We designed de novo protein binders against human RBX1 using a multi-branch computational pipeline combining generative backbone design, parallel sequence design, and structure-based complex screening.

To guide interface placement on the RBX1 RING domain, we leveraged prior knowledge that glomulin is a natural RBX1 inhibitor that blocks E2 recruitment by binding the RING surface. In particular, we used reported RBX1 interface “hotspot” residues W33, W35, I44, R46, W87, and R91 as reference positions when defining the targeted binding region and when prioritizing designs that make favorable contacts near these sites.

Candidate binder backbones were generated with RFdiffusion3, and sequences were co-designed using ProteinMPNN as part of the same design stage (RFdiffusion3 + ProteinMPNN). In parallel, we carried out independent sequence design/optimization using Protenix-Design and ODesign, producing complementary candidate sets and improving sequence/structural diversity.

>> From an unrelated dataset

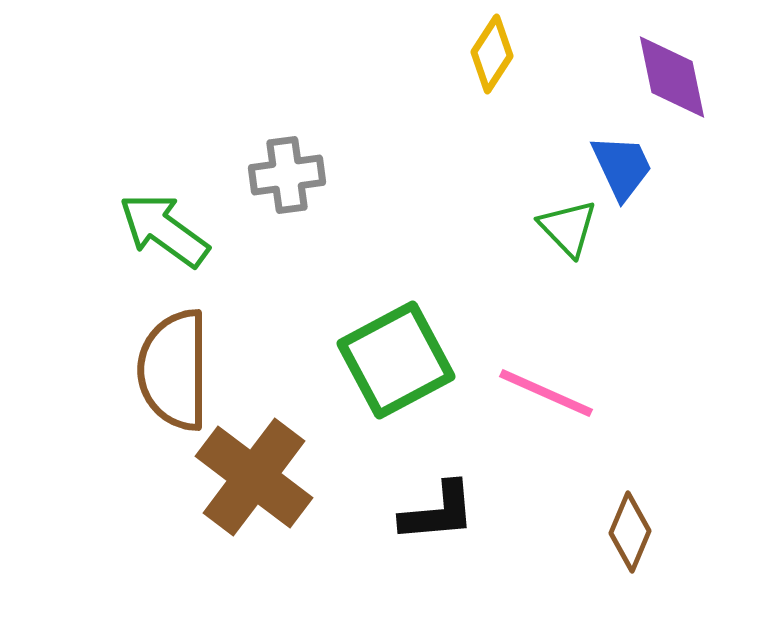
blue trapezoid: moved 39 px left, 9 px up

All candidates were then evaluated with AlphaFold3 by predicting RBX1–binder complex structures. Designs were filtered and ranked based on predicted complex confidence and interface quality , with additional emphasis on predicted interactions concentrated around the glomulin-inspired hotspot region. The top-ranked sequences were selected for submission while satisfying the competition constraints on de novo design, length, and sequence novelty.